御曹司様、あなたの子ではありません!~双子ベビーがパパそっくりで隠し子になりませんでした~
そんな甘いことを言うから、私は花束に顔を埋めて「はい」と答えるので精一杯だった。



あの頃の私は幸せすぎた。一生分のハッピーを使い切ってしまったのではないかと思うくらい、彼と過ごす時間は満ち足りたものだった。

それから二年。転機は突然訪れた。

「父の具合が、あまりよくないんだ」

そう切り出してきた皇樹さん。デートの帰り道、私を車で家の前まで送り届けながら、運転席の彼が静かに説明する。

もともと彼のお父様は持病を持っていると聞いてはいたが、最近では仕事に障りがあるほど体調が悪いらしい。

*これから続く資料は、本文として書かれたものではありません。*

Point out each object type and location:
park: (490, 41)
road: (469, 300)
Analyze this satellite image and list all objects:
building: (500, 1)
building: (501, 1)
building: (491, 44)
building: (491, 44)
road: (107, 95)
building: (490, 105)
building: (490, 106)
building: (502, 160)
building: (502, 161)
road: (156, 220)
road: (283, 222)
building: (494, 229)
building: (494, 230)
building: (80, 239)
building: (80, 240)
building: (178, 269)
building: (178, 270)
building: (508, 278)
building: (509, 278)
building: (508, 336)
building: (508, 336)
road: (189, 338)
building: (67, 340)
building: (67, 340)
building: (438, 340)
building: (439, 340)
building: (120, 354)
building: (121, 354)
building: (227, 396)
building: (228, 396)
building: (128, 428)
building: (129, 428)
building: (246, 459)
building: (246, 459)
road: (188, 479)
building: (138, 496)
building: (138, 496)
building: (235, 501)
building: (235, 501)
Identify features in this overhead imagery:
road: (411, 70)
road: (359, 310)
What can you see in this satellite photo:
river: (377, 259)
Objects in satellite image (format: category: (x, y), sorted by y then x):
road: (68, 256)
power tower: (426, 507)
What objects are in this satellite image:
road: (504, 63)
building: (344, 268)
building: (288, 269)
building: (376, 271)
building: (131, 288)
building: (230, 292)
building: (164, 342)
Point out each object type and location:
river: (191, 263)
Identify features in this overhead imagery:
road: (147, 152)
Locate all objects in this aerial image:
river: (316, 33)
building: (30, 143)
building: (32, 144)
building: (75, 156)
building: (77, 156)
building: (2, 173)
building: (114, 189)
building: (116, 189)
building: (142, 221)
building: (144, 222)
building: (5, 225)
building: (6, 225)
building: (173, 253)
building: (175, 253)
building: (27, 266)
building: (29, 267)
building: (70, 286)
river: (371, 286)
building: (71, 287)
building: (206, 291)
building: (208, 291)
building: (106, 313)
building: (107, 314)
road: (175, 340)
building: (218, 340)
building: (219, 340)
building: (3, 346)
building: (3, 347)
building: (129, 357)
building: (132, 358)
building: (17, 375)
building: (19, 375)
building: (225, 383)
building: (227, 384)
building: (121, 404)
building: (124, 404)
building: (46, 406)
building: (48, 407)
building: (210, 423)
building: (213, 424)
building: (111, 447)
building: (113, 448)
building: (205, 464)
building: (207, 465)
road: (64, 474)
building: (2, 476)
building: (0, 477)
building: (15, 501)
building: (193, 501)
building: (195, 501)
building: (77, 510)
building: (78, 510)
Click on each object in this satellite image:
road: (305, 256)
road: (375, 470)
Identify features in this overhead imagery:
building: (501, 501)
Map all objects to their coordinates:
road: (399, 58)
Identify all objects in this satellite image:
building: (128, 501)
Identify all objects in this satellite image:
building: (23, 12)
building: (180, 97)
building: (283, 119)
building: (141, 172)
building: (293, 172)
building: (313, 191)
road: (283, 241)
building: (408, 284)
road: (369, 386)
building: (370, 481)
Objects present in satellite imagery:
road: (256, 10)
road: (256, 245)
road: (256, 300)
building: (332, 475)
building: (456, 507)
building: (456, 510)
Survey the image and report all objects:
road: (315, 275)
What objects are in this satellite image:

「十年かけて代替わりの準備を進める予定だったんだが。悠長なことは言ってられなくなった」

「じゃあ……予定より早く皇樹さんが代表に? それとも、ほかの方が代表になるんですか?」

「一時的に叔父が代表に就く案も出たが、それは父が許さなかった。叔父は自分が代表の座についたら、次の代表に実の息子を指名するだろうから」

一度代表の座を譲ってしまったら、もう戻ってはこない。皇樹さんに対してマイナスにしかならない決断を、彼のお父様が許すはずがない。